Mundo Único. Este nombre traía a mi memoria algunos recuerdos. Esta asociación internacional se dedicaba a la acción humanitaria en todos los rincones del planeta, especialmente en los países en guerra.

—¿Qué les dijiste?

—Nada —sonrió Joro—. Se fueron y nada más.

—¿Les hablaste de Max Böhm?

—No. No tenían pinta de saber nada de ornitología. Dos topos, ya te he dicho.

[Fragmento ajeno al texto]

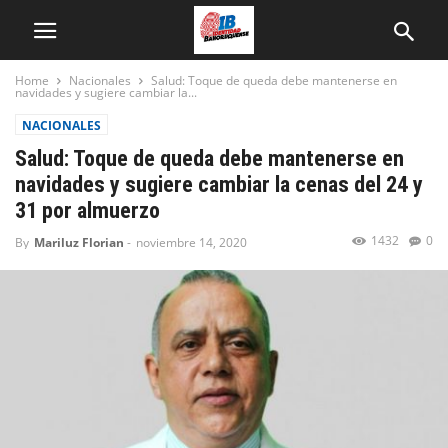
Home
Nacionales
Salud: Toque de queda debe mantenerse en
navidades y sugiere cambiar la...
NACIONALES
Salud: Toque de queda debe mantenerse en
navidades y sugiere cambiar la cenas del 24 y
31 por almuerzo
1432
0
By
Mariluz Florian
-
noviembre 14, 2020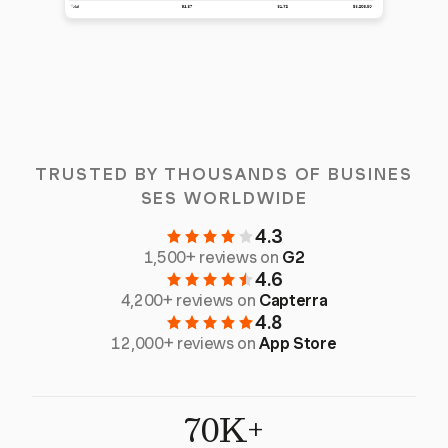
TRUSTED BY THOUSANDS OF BUSINES
SES WORLDWIDE
4.3
1,500+ reviews on
G2
4.6
4,200+ reviews on
Capterra
4.8
12,000+ reviews on
App Store
70K+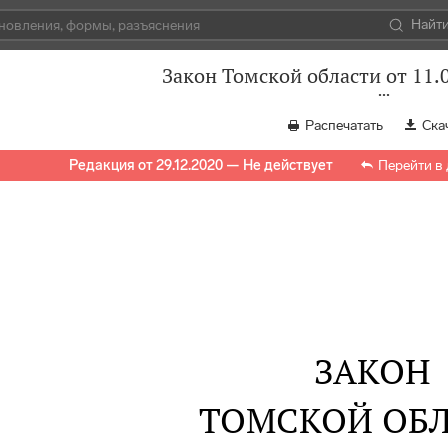
Найт
Закон Томской области от 11.
Распечатать
Ска
Редакция от 29.12.2020 — Не действует
Перейти в
ЗАКОН
ТОМСКОЙ ОБ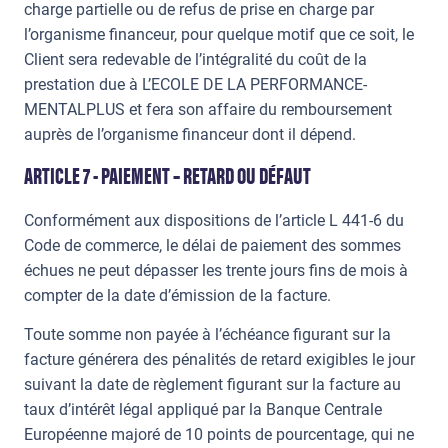
charge partielle ou de refus de prise en charge par
l’organisme financeur, pour quelque motif que ce soit, le
Client sera redevable de l’intégralité du coût de la
prestation due à L’ECOLE DE LA PERFORMANCE-
MENTALPLUS et fera son affaire du remboursement
auprès de l’organisme financeur dont il dépend.
ARTICLE 7 - PAIEMENT – RETARD OU DÉFAUT
Conformément aux dispositions de l’article L 441-6 du
Code de commerce, le délai de paiement des sommes
échues ne peut dépasser les trente jours fins de mois à
compter de la date d’émission de la facture.
Toute somme non payée à l’échéance figurant sur la
facture générera des pénalités de retard exigibles le jour
suivant la date de règlement figurant sur la facture au
taux d’intérêt légal appliqué par la Banque Centrale
Européenne majoré de 10 points de pourcentage, qui ne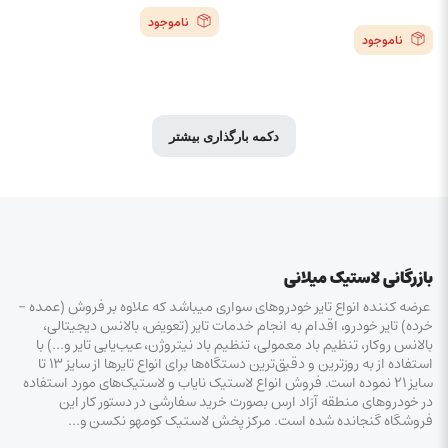
ناموجود
ناموجود
دکمه بارگذاری بیشتر
بازرگانی لاستیک میلانی
عرضه کننده انواع تایر خودروهای سواری میباشد که علاوه بر فروش (عمده –
خرده‌) تایر خودرو، اقدام به انجام خدمات تایر (تعویض، بالانس دیجیتالی،
بالانس روکار، تنظیم باد معمولی، تنظیم باد نیتروژن، عیب‌یابی تایر و…) با
استفاده از به روزترین و دقیق‌ترین دستگاه‌ها برای انواع تایرها از سایز ۱۳ تا
سایز ۲۱ نموده است. فروش انواع لاستیک‌ نایاب و لاستیک‌های مورد استفاده
در خودروهای منطقه آزاد ارس بصورت خرید سفارشی در دستور کار این
فروشگاه گنجانده شده است. مرکز پخش لاستیک کومهو نکسن و…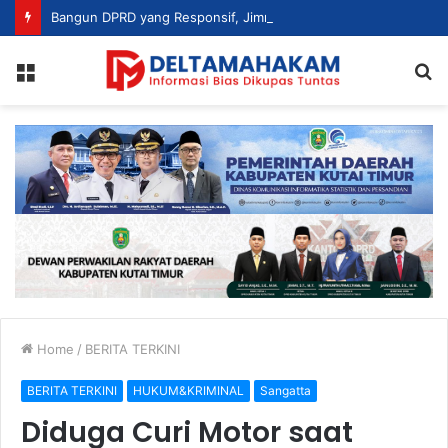
Bangun DPRD yang Responsif, Jimmi Tekankan Peran Strategis Tenaga Ahli dalam Penyusunan Kebijakan
Menu
S
fo
Home
/
BERITA TERKINI
BERITA TERKINI
HUKUM&KRIMINAL
Sangatta
Diduga Curi Motor saat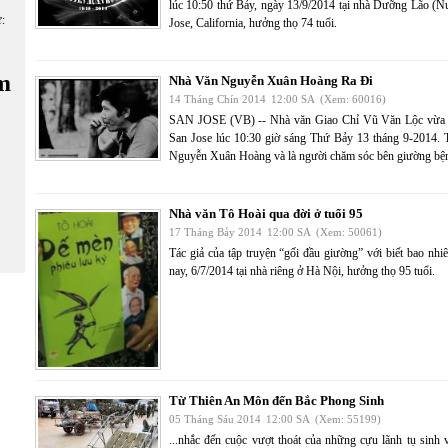
lúc 10:50 thứ Bảy, ngày 13/9/2014 tại nhà Dưỡng Lão (
ữ:
Jose, California, hưởng thọ 74 tuổi.
m
Nhà Văn Nguyễn Xuân Hoàng Ra Đi
14 Tháng Chín 2014
12:00 SA
(Xem: 60016)
SAN JOSE (VB) -- Nhà văn Giao Chỉ Vũ Văn Lộc vừa gử
San Jose lúc 10:30 giờ sáng Thứ Bảy 13 tháng 9-2014. 
Nguyễn Xuân Hoàng và là người chăm sóc bên giường bện
Nhà văn Tô Hoài qua đời ở tuổi 95
17 Tháng Bảy 2014
12:00 SA
(Xem: 50061)
Tác giả của tập truyện “gối đầu giường” với biết bao nh
nay, 6/7/2014 tại nhà riêng ở Hà Nội, hưởng thọ 95 tuổi.
Từ Thiên An Môn đến Bắc Phong Sinh
05 Tháng Sáu 2014
12:00 SA
(Xem: 55199)
...nhắc đến cuộc vượt thoát của những cựu lãnh tụ sinh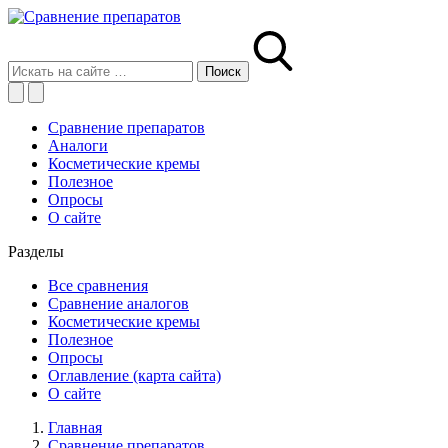
Сравнение препаратов
Аналоги
Косметические кремы
Полезное
Опросы
О сайте
Разделы
Все сравнения
Сравнение аналогов
Косметические кремы
Полезное
Опросы
Оглавление (карта сайта)
О сайте
Главная
Сравнение препаратов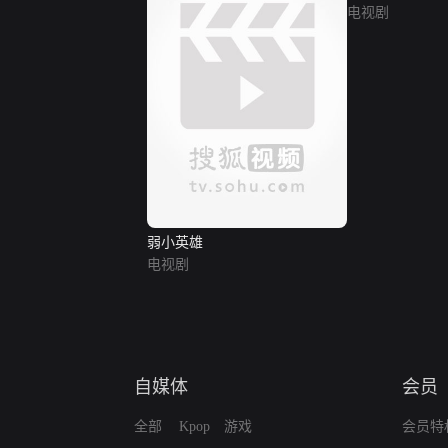
电视剧
弱小英雄
电视剧
自媒体
会员
全部
Kpop
游戏
会员特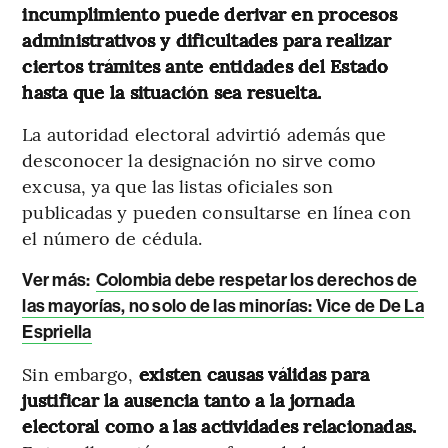
incumplimiento puede derivar en procesos
administrativos y dificultades para realizar
ciertos trámites ante entidades del Estado
hasta que la situación sea resuelta.
La autoridad electoral advirtió además que
desconocer la designación no sirve como
excusa, ya que las listas oficiales son
publicadas y pueden consultarse en línea con
el número de cédula.
Ver más:
Colombia debe respetar los derechos de
las mayorías, no solo de las minorías: Vice de De La
Espriella
Sin embargo,
existen causas válidas para
justificar la ausencia tanto a la jornada
electoral como a las actividades relacionadas.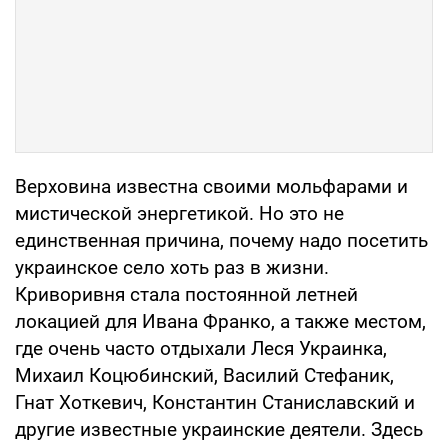
Верховина известна своими мольфарами и
мистической энергетикой. Но это не
единственная причина, почему надо посетить
украинское село хоть раз в жизни.
Криворивня стала постоянной летней
локацией для Ивана Франко, а также местом,
где очень часто отдыхали Леся Украинка,
Михаил Коцюбинский, Василий Стефаник,
Гнат Хоткевич, Константин Станиславский и
другие известные украинские деятели. Здесь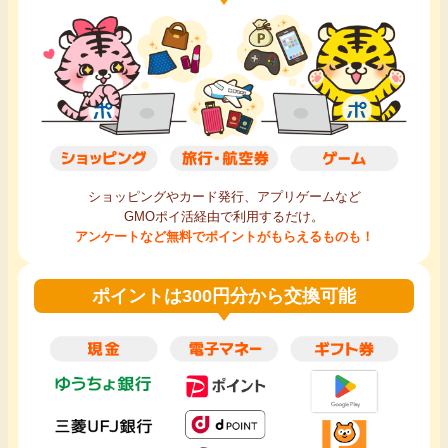
ショッピングやカード発行、アプリゲームなど
GMOポイ活経由で利用するだけ。
アンケートなど無料でポイントがもらえるものも！
ポイントは300円分から交換可能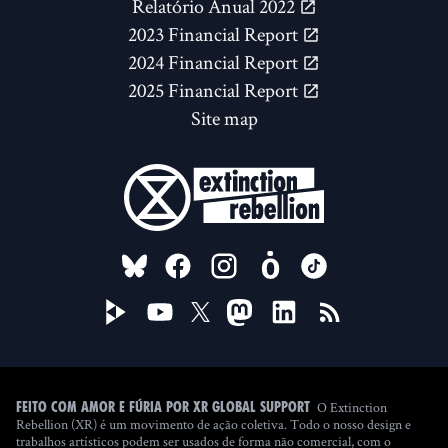
Relatório Anual 2022
2023 Financial Report
2024 Financial Report
2025 Financial Report
Site map
FOLLOW US ON
O Extinction
Feito com amor e fúria por XR Global Support
Rebellion (XR) é um movimento de ação coletiva. Todo o nosso design e
trabalhos artísticos podem ser usados de forma não comercial, com o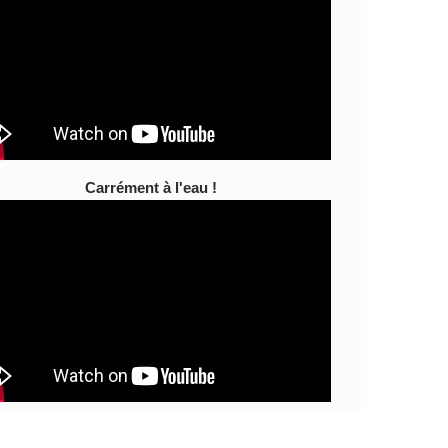
Carrément à l'eau !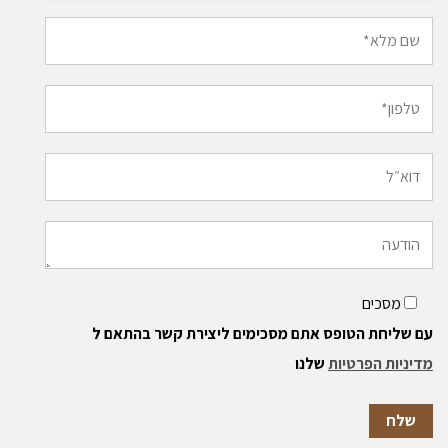
מסכים
עם שליחת הטופס אתם מסכימים ליצירת קשר בהתאם ל
מדיניות הפרטיות
שלנו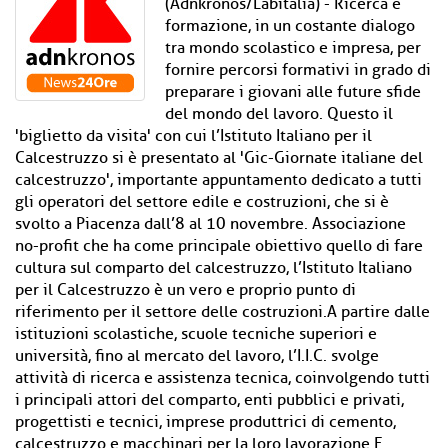
(Adnkronos/Labitalia) - Ricerca e
formazione, in un costante dialogo
tra mondo scolastico e impresa, per
fornire percorsi formativi in grado di
preparare i giovani alle future sfide
del mondo del lavoro. Questo il
'biglietto da visita' con cui l’Istituto Italiano per il
Calcestruzzo si è presentato al 'Gic-Giornate italiane del
calcestruzzo', importante appuntamento dedicato a tutti
gli operatori del settore edile e costruzioni, che si è
svolto a Piacenza dall’8 al 10 novembre. Associazione
no-profit che ha come principale obiettivo quello di fare
cultura sul comparto del calcestruzzo, l’Istituto Italiano
per il Calcestruzzo è un vero e proprio punto di
riferimento per il settore delle costruzioni.A partire dalle
istituzioni scolastiche, scuole tecniche superiori e
università, fino al mercato del lavoro, l’I.I.C. svolge
attività di ricerca e assistenza tecnica, coinvolgendo tutti
i principali attori del comparto, enti pubblici e privati,
progettisti e tecnici, imprese produttrici di cemento,
calcestruzzo e macchinari per la loro lavorazione.E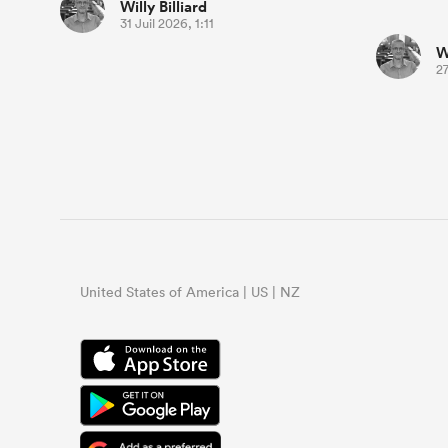
Willy Billiard
31 Juil 2026, 1:11
W
27
United States of America | US | NZ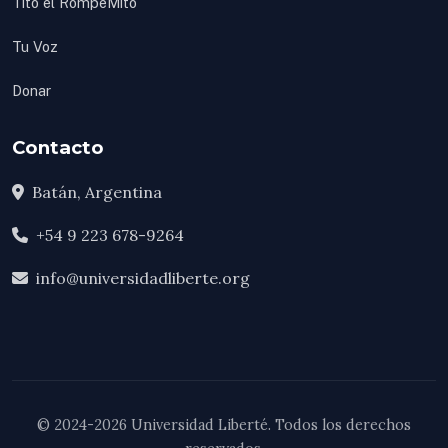
Tito el RompeMito
Tu Voz
Donar
Contacto
Batán, Argentina
+54 9 223 678-9264
info@universidadliberte.org
© 2024-2026 Universidad Liberté. Todos los derechos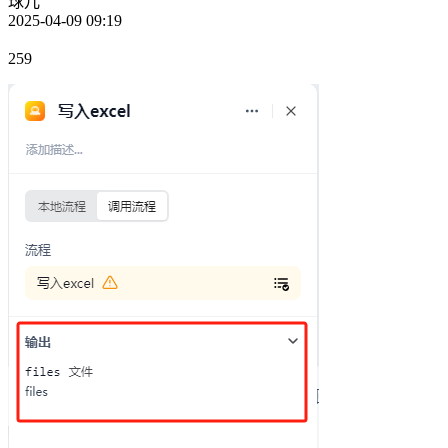
球儿
2025-04-09 09:19
259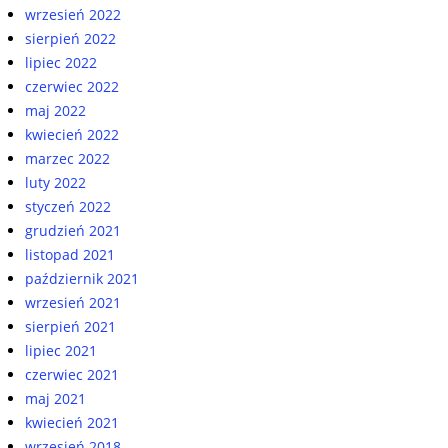
wrzesień 2022
sierpień 2022
lipiec 2022
czerwiec 2022
maj 2022
kwiecień 2022
marzec 2022
luty 2022
styczeń 2022
grudzień 2021
listopad 2021
październik 2021
wrzesień 2021
sierpień 2021
lipiec 2021
czerwiec 2021
maj 2021
kwiecień 2021
wrzesień 2018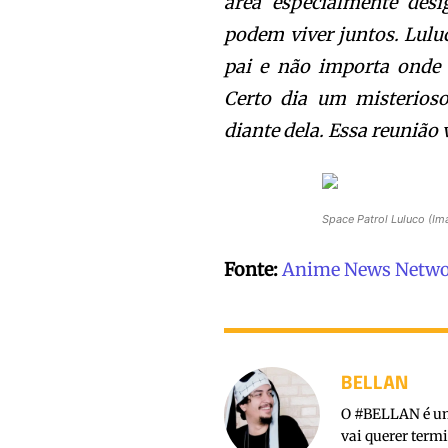
área especialmente desi
podem viver juntos. Lulu
pai e não importa onde
Certo dia um misterioso
diante dela. Essa reunião
Space Patrol Luluco (I
Fonte:
Anime News Netw
BELLAN
O #BELLAN é um 
vai querer term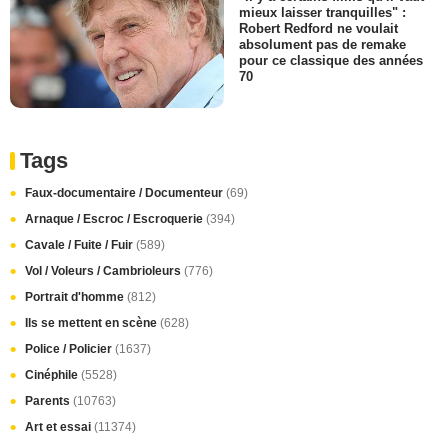
mieux laisser tranquilles" :
Robert Redford ne voulait
absolument pas de remake
pour ce classique des années
70
Tags
Faux-documentaire / Documenteur
(69)
Arnaque / Escroc / Escroquerie
(394)
Cavale / Fuite / Fuir
(589)
Vol / Voleurs / Cambrioleurs
(776)
Portrait d'homme
(812)
Ils se mettent en scène
(628)
Police / Policier
(1637)
Cinéphile
(5528)
Parents
(10763)
Art et essai
(11374)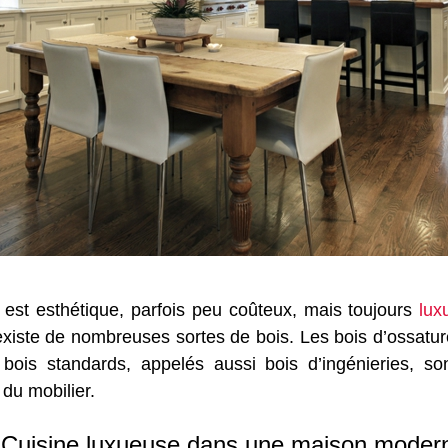
l est esthétique, parfois peu coûteux, mais toujours
lux
 existe de nombreuses sortes de bois. Les bois d’ossatur
 bois standards, appelés aussi bois d’ingénieries, s
 du mobilier.
Cuisine luxueuse dans une maison moder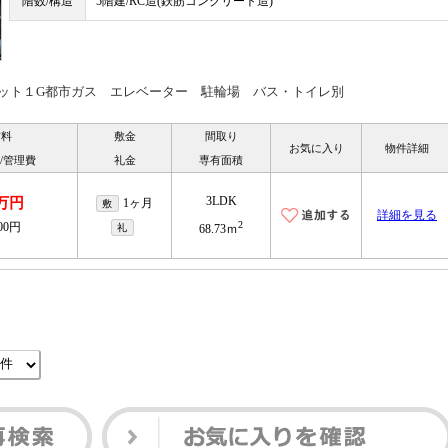
階数/構造
5階建/RC造(鉄筋コンクリート造)
ネット１G都市ガス エレベーター 駐輪場 バス・トイレ別
賃料
敷金
間取り
お気に入り
物件詳細
/管理費
礼金
専有面積
3LDK
2万円
1ヶ月
敷
詳細を見る
2
000円
礼
68.73ｍ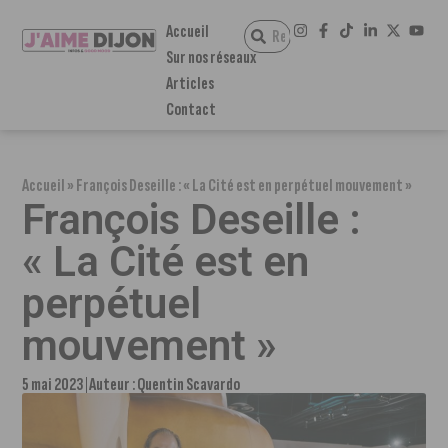
Accueil
Sur nos réseaux
Articles
Contact
Accueil
»
François Deseille : « La Cité est en perpétuel mouvement »
François Deseille :
« La Cité est en
perpétuel
mouvement »
5 mai 2023
Auteur :
Quentin Scavardo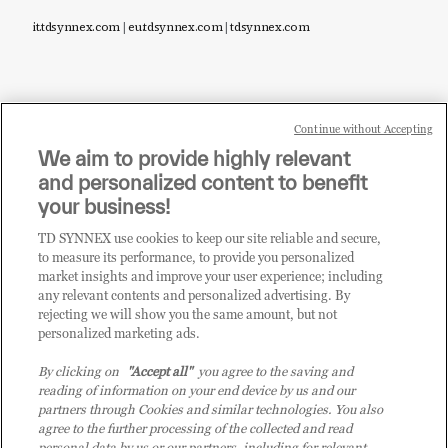
it.tdsynnex.com
|
eu.tdsynnex.com
|
tdsynnex.com
Continue without Accepting
Sei un rivenditore di tecnologia e desideri acquistare
We aim to provide highly relevant
i prodotti o le soluzioni trattate sul blog?
and personalized content to benefit
CLICCA QUI E DIVENTA
your business!
CLIENTE TD SYNNEX
TD SYNNEX use cookies to keep our site reliable and secure,
to measure its performance, to provide you personalized
market insights and improve your user experience; including
any relevant contents and personalized advertising. By
rejecting we will show you the same amount, but not
personalized marketing ads.
By clicking on
"Accept all"
you agree to the saving and
reading of information on your end device by us and our
partners through Cookies and similar technologies. You also
agree to the further processing of the collected and read
personal data by us or our partners, including for relevant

A las ocho y media comenzó a anochecer. No habíamos visto ni una sola cigüeña, pero yo me había enterado de muchas cosas. Acabamos el día en Sarovar, el pueblo de Joro, acompañados por la cerveza checa y estruendosos relatos en lengua eslovaca. Los hombres llevaban gorros de fieltro y las mujeres se envolvían en largos delantales. Todos hablaban a voz en grito, Joro el primero; había ya olvidado su flema habitual. La noche era alegre y, a pesar del olor de la grasa de la parrilla, disfruté de esas horas pasadas junto a hombres alegres que me acogían con calor y sencillez. Más tarde, Joro me acompañó al Hotel Hilton de Bratislava en el que tenía una habitación reservada por Böhm. Le propuse a Joro pagarle unos días más, con el fin de que pudiésemos encontrar a las cigüeñas. El eslovaco aceptó con una sonrisa. Solo quedaba esperar que los pájaros acudieran a la cita los días siguientes.